With most of the civil rightists early causes won in Congress-from integrated schools to open housing-civil rights targets now are basically educational.

Part of the educational work must be directed to change attitudes and feelings which can't be legislated, and part to upgrading the education of Negro ghetto children.

That's the view of Mrs. Vivian C. Mason, who has been in the front lines of civil rights since her school days 50 years ago. A native of Auburn , New York , where Negroes were few, Mrs. Mason felt compelled to protest when a White history teacher told his class that slavery was not all bad and many white masters were kind to their slaves.

She responded by quoting from Booker T. Washington's just-published, “Up From Slavery.” Washington said he had never seen a former slave who wanted to return to bondage. The next day she brought the book for the teacher to read. He recanted. And that was one of her earliest forays into changing white attitude through education.

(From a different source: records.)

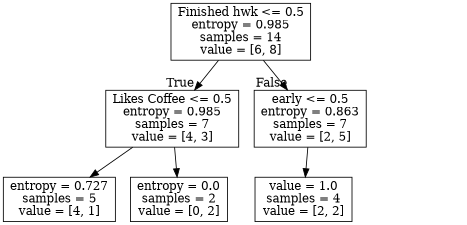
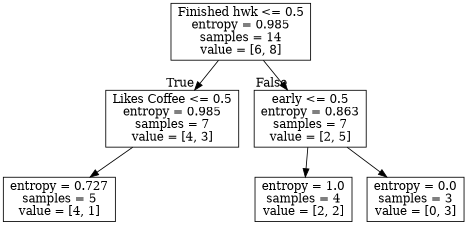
  digraph {
    node [shape=box]
    n1 [label="Finished hwk <= 0.5\nentropy = 0.985\nsamples = 14\nvalue = [6, 8]"]
    n2 [label="Likes Coffee <= 0.5\nentropy = 0.985\nsamples = 7\nvalue = [4, 3]"]
    n3 [label="early <= 0.5\nentropy = 0.863\nsamples = 7\nvalue = [2, 5]"]
    n4 [label="entropy = 0.727\nsamples = 5\nvalue = [4, 1]"]
-   n5 [label="entropy = 0.0\nsamples = 2\nvalue = [0, 2]"]
-   n6 [label="value = 1.0\nsamples = 4\nvalue = [2, 2]"]
+   n6 [label="entropy = 1.0\nsamples = 4\nvalue = [2, 2]"]
+   n7 [label="entropy = 0.0\nsamples = 3\nvalue = [0, 3]"]
    n1 -> n2 [headlabel=True labelangle=45 labeldistance=2.5]
    n1 -> n3 [headlabel=False labelangle=-45 labeldistance=2.5]
    n2 -> n4
-   n2 -> n5
    n3 -> n6
+   n3 -> n7
  }
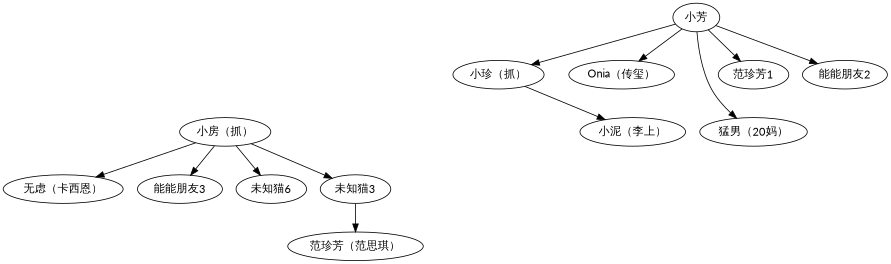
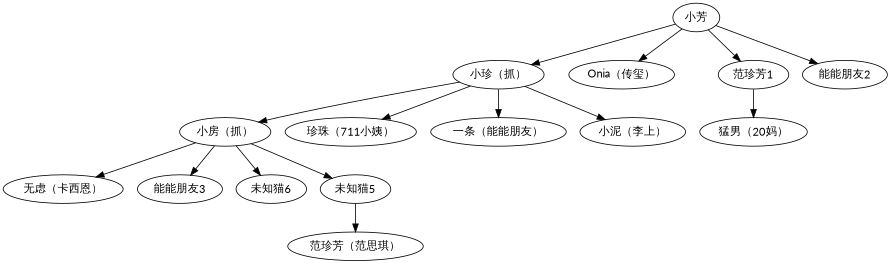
  digraph {
    fontname=Lato
    node [fontname=Lato]
    edge [fontname=Lato]
    "小芳"
    "小珍（抓）"
    "Onia（传玺）"
    "猛男（20妈）"
    n5 [label="范珍芳1"]
    n6 [label="能能朋友2"]
    "小房（抓）"
+   "珍珠（711小姨）"
+   "一条（能能朋友）"
    "小泥（李上）"
    "无虑（卡西恩）"
    n12 [label="能能朋友3"]
    n13 [label="未知猫6"]
-   "未知猫5" [label="未知猫3"]
+   "未知猫5"
    "范珍芳（范思琪）"
    "小芳" -> "小珍（抓）"
    "小芳" -> "Onia（传玺）"
-   "小芳" -> "猛男（20妈）"
+   n5 -> "猛男（20妈）"
    "小芳" -> n5
    "小芳" -> n6
+   "小珍（抓）" -> "小房（抓）"
+   "小珍（抓）" -> "珍珠（711小姨）"
+   "小珍（抓）" -> "一条（能能朋友）"
    "小珍（抓）" -> "小泥（李上）"
    "小房（抓）" -> "无虑（卡西恩）"
    "小房（抓）" -> n12
    "小房（抓）" -> n13
    "小房（抓）" -> "未知猫5"
    "未知猫5" -> "范珍芳（范思琪）"
  }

Vivian Mason's father, a Methodist minister, and mother, a music teacher, taught their four children never to accept segregation.

She recalls their own small-scale sit-in which integrated Auburn 's movie theater, at least for them. They brought tickets and were directed to the balcony. Ignoring the directions and a threat to call the police (“We had been taught never to fear the police-they were our friends”), they sat downstairs. No one called the police, but an usher told them as they left, “Don't come back.” They did go back and sit where they wanted.

“I think now we have a better understanding that people have a right to go where they have money to go and where and they education commits them to go,” Mrs. Mason said, trying to explain the difference in white attitude, as she sees it, then and now.

“We have a greater understanding of what constitutes human rights. Times have changed. White people did not know then about the theater, but now people know and these things are just as repellent, we hope, to white people as to Negro people.”

Her refusal to accept segregation extends to the black separatists of her own race, who seek separate Negro communities. “We never had a direct confrontation with the separatists. We only know what people have told us. I understand there is a small but active group here advocating it among young people. But I think this is the philosophy of a minority group. Its very difficult to see how anyone of any experience could adopt such a step and believe it would be best for the Negro people.”

Since her school days, she has continued to work for civil rights through education and a refusal to accept segregation.

The first is manifest in her work with the Norfolk Committee for Improvement of Education (NCIE). Its educational efforts have been directed not only at improving education in the schools, but also at white attitudes. Seminars on Negro history, efforts to get Negro history taught in the city schools, have been part of its work. Next weekend, the NCIE will sponsor a seminar strictly for youth, directed particularly at high school students.

Negro history is being integrated into the curriculum of the city schools. “You must recognize that people are becoming more and more intelligent,” she said. ‘Emotions are not so violent. Young people are coming up. I wouldn't say that Negro history is in the public school system at all, but a good beginning has been made.”

The NCIE's next project will be a concerted effort to get the Bereitter-Engleman Method of teaching disadvantaged children into the local schools. “We understand this has produced phenomenal results in teaching ghetto children,” she said.

“Of course this business of teaching children has so many facets to it that perhaps no one facet can claim to be the best and last work. But when we see so many children unprepared for life, we must question the education that ahs produced them up to this time. The schools have a capacity unparalleled by anything else for developing children.”

Mrs. Mason's civil rights work-she also organized the women's interracial council that was a forerunner of the biracial Human Rights Council-have helped satisfy the ambition that made her major in administration and political science at the University of Chicago . “I had hope to be an executive,” she recalls, though she never decided what kind of executive. She went on to graduate work in psychiatry at Fordham and physiology and psychology at Hunter, and married William T. Mason, a native of Trinidad , B.W. I.., whom she met at the University of Chicago . They have one son, W.T. Mason Jr., an attorney for the Justice Department.